# [PROBLEM TO SOLVE]
All records are to be reproduced verbatim, with images omitted.

[[ AVAILABLE DATA open ]]

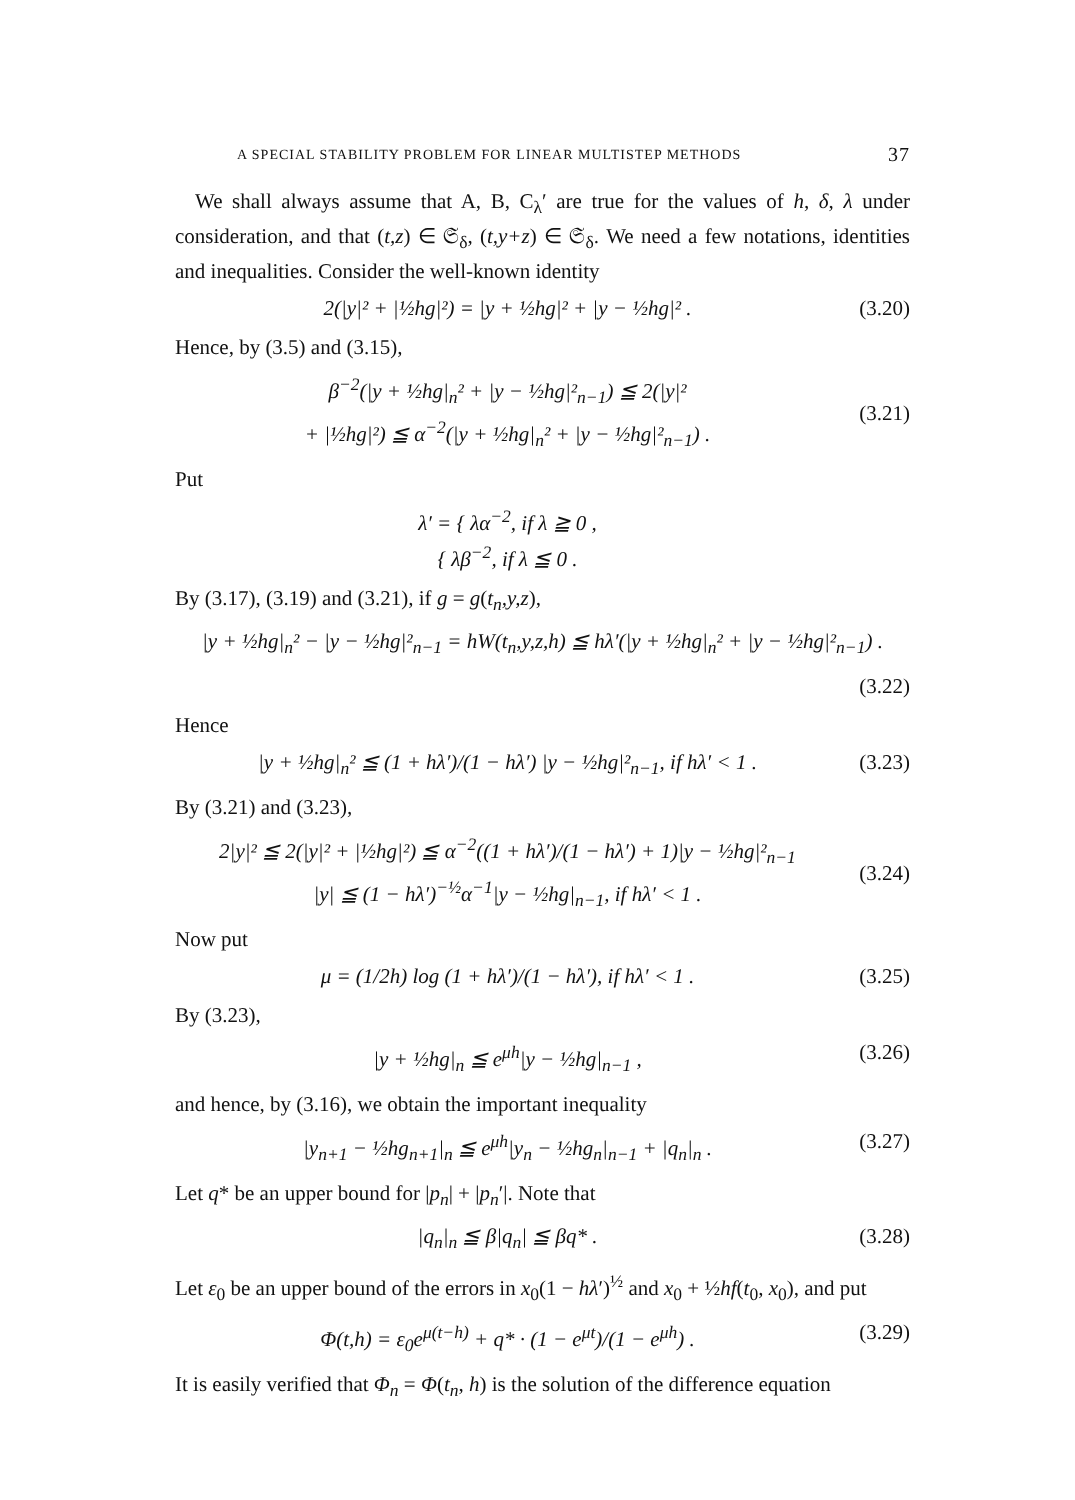A SPECIAL STABILITY PROBLEM FOR LINEAR MULTISTEP METHODS 37
We shall always assume that A, B, C<sub>λ</sub>′ are true for the values of h, δ, λ under consideration, and that (t,z) ∈ 𝔖<sub>δ</sub>, (t,y+z) ∈ 𝔖<sub>δ</sub>. We need a few notations, identities and inequalities. Consider the well-known identity
2(|y|² + |½hg|²) = |y + ½hg|² + |y − ½hg|² . (3.20)
Hence, by (3.5) and (3.15),
β<sup>−2</sup>(|y + ½hg|<sub>n</sub>² + |y − ½hg|²<sub>n−1</sub>) ≦ 2(|y|²
+ |½hg|²) ≦ α<sup>−2</sup>(|y + ½hg|<sub>n</sub>² + |y − ½hg|²<sub>n−1</sub>) .
(3.21)
Put
λ′ = { λα<sup>−2</sup>, if λ ≧ 0 ,
{ λβ<sup>−2</sup>, if λ ≦ 0 .
By (3.17), (3.19) and (3.21), if g = g(t<sub>n</sub>,y,z),
|y + ½hg|<sub>n</sub>² − |y − ½hg|²<sub>n−1</sub> = hW(t<sub>n</sub>,y,z,h) ≦ hλ′(|y + ½hg|<sub>n</sub>² + |y − ½hg|²<sub>n−1</sub>) .
(3.22)
Hence
|y + ½hg|<sub>n</sub>² ≦ (1 + hλ′)/(1 − hλ′) |y − ½hg|²<sub>n−1</sub>, if hλ′ < 1 . (3.23)
By (3.21) and (3.23),
2|y|² ≦ 2(|y|² + |½hg|²) ≦ α<sup>−2</sup>((1 + hλ′)/(1 − hλ′) + 1)|y − ½hg|²<sub>n−1</sub>
|y| ≦ (1 − hλ′)<sup>−½</sup>α<sup>−1</sup>|y − ½hg|<sub>n−1</sub>, if hλ′ < 1 .
(3.24)
Now put
μ = (1/2h) log (1 + hλ′)/(1 − hλ′), if hλ′ < 1 . (3.25)
By (3.23),
|y + ½hg|<sub>n</sub> ≦ e<sup>μh</sup>|y − ½hg|<sub>n−1</sub> , (3.26)
and hence, by (3.16), we obtain the important inequality
|y<sub>n+1</sub> − ½hg<sub>n+1</sub>|<sub>n</sub> ≦ e<sup>μh</sup>|y<sub>n</sub> − ½hg<sub>n</sub>|<sub>n−1</sub> + |q<sub>n</sub>|<sub>n</sub> . (3.27)
Let q* be an upper bound for |p<sub>n</sub>| + |p<sub>n</sub>′|. Note that
|q<sub>n</sub>|<sub>n</sub> ≦ β|q<sub>n</sub>| ≦ βq* . (3.28)
Let ε<sub>0</sub> be an upper bound of the errors in x<sub>0</sub>(1 − hλ′)<sup>½</sup> and x<sub>0</sub> + ½hf(t<sub>0</sub>, x<sub>0</sub>), and put
Φ(t,h) = ε<sub>0</sub>e<sup>μ(t−h)</sup> + q* · (1 − e<sup>μt</sup>)/(1 − e<sup>μh</sup>) . (3.29)
It is easily verified that Φ<sub>n</sub> = Φ(t<sub>n</sub>, h) is the solution of the difference equation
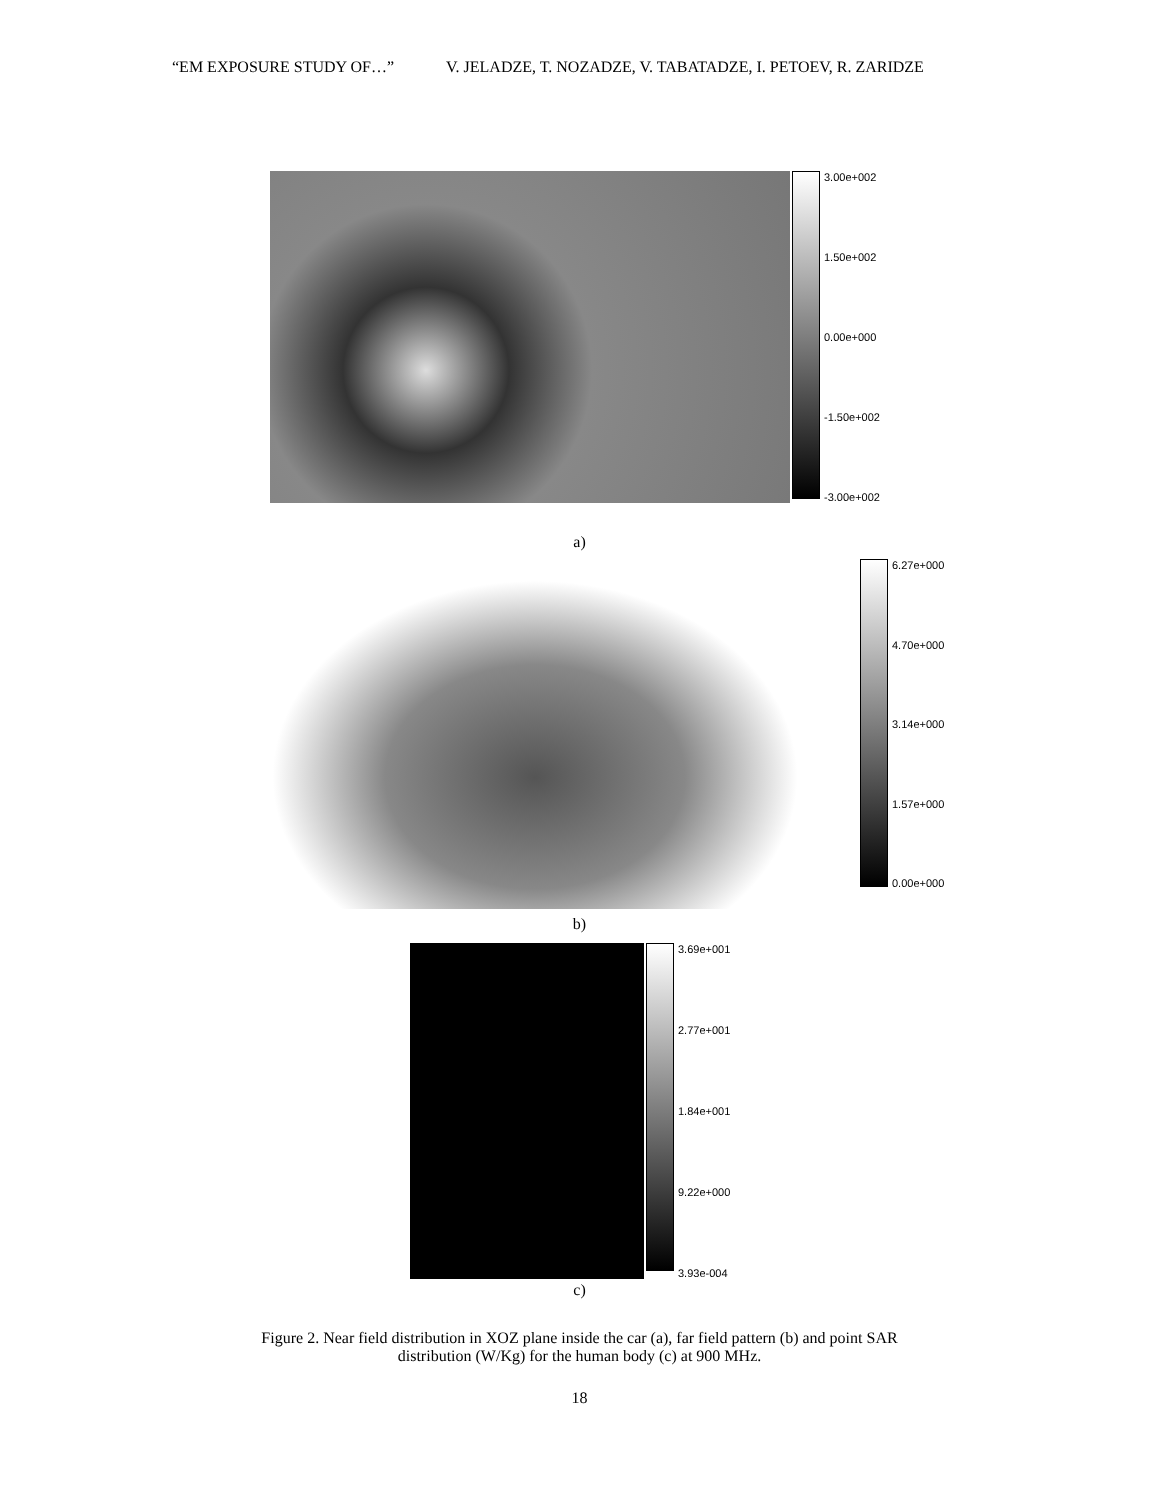“EM EXPOSURE STUDY OF…” V. JELADZE, T. NOZADZE, V. TABATADZE, I. PETOEV, R. ZARIDZE
3.00e+002
1.50e+002
0.00e+000
-1.50e+002
-3.00e+002
a)
6.27e+000
4.70e+000
3.14e+000
1.57e+000
0.00e+000
b)
3.69e+001
2.77e+001
1.84e+001
9.22e+000
3.93e-004
c)
Figure 2. Near field distribution in XOZ plane inside the car (a), far field pattern (b) and point SAR
distribution (W/Kg) for the human body (c) at 900 MHz.
18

[[ AVAILABLE DATA closed ]]

# [ANSWER AREA]
A SPECIAL STABILITY PROBLEM FOR LINEAR MULTISTEP METHODS 37
We shall always assume that A, B, C<sub>λ</sub>′ are true for the values of h, δ, λ under consideration, and that (t,z) ∈ 𝔖<sub>δ</sub>, (t,y+z) ∈ 𝔖<sub>δ</sub>. We need a few notations, identities and inequalities. Consider the well-known identity
2(|y|² + |½hg|²) = |y + ½hg|² + |y − ½hg|² . (3.20)
Hence, by (3.5) and (3.15),
β<sup>−2</sup>(|y + ½hg|<sub>n</sub>² + |y − ½hg|²<sub>n−1</sub>) ≦ 2(|y|²
+ |½hg|²) ≦ α<sup>−2</sup>(|y + ½hg|<sub>n</sub>² + |y − ½hg|²<sub>n−1</sub>) .
(3.21)
Put
λ′ = { λα<sup>−2</sup>, if λ ≧ 0 ,
{ λβ<sup>−2</sup>, if λ ≦ 0 .
By (3.17), (3.19) and (3.21), if g = g(t<sub>n</sub>,y,z),
|y + ½hg|<sub>n</sub>² − |y − ½hg|²<sub>n−1</sub> = hW(t<sub>n</sub>,y,z,h) ≦ hλ′(|y + ½hg|<sub>n</sub>² + |y − ½hg|²<sub>n−1</sub>) .
(3.22)
Hence
|y + ½hg|<sub>n</sub>² ≦ (1 + hλ′)/(1 − hλ′) |y − ½hg|²<sub>n−1</sub>, if hλ′ < 1 . (3.23)
By (3.21) and (3.23),
2|y|² ≦ 2(|y|² + |½hg|²) ≦ α<sup>−2</sup>((1 + hλ′)/(1 − hλ′) + 1)|y − ½hg|²<sub>n−1</sub>
|y| ≦ (1 − hλ′)<sup>−½</sup>α<sup>−1</sup>|y − ½hg|<sub>n−1</sub>, if hλ′ < 1 .
(3.24)
Now put
μ = (1/2h) log (1 + hλ′)/(1 − hλ′), if hλ′ < 1 . (3.25)
By (3.23),
|y + ½hg|<sub>n</sub> ≦ e<sup>μh</sup>|y − ½hg|<sub>n−1</sub> , (3.26)
and hence, by (3.16), we obtain the important inequality
|y<sub>n+1</sub> − ½hg<sub>n+1</sub>|<sub>n</sub> ≦ e<sup>μh</sup>|y<sub>n</sub> − ½hg<sub>n</sub>|<sub>n−1</sub> + |q<sub>n</sub>|<sub>n</sub> . (3.27)
Let q* be an upper bound for |p<sub>n</sub>| + |p<sub>n</sub>′|. Note that
|q<sub>n</sub>|<sub>n</sub> ≦ β|q<sub>n</sub>| ≦ βq* . (3.28)
Let ε<sub>0</sub> be an upper bound of the errors in x<sub>0</sub>(1 − hλ′)<sup>½</sup> and x<sub>0</sub> + ½hf(t<sub>0</sub>, x<sub>0</sub>), and put
Φ(t,h) = ε<sub>0</sub>e<sup>μ(t−h)</sup> + q* · (1 − e<sup>μt</sup>)/(1 − e<sup>μh</sup>) . (3.29)
It is easily verified that Φ<sub>n</sub> = Φ(t<sub>n</sub>, h) is the solution of the difference equation
“EM EXPOSURE STUDY OF…” V. JELADZE, T. NOZADZE, V. TABATADZE, I. PETOEV, R. ZARIDZE
3.00e+002
1.50e+002
0.00e+000
-1.50e+002
-3.00e+002
a)
6.27e+000
4.70e+000
3.14e+000
1.57e+000
0.00e+000
b)
3.69e+001
2.77e+001
1.84e+001
9.22e+000
3.93e-004
c)
Figure 2. Near field distribution in XOZ plane inside the car (a), far field pattern (b) and point SAR
distribution (W/Kg) for the human body (c) at 900 MHz.
18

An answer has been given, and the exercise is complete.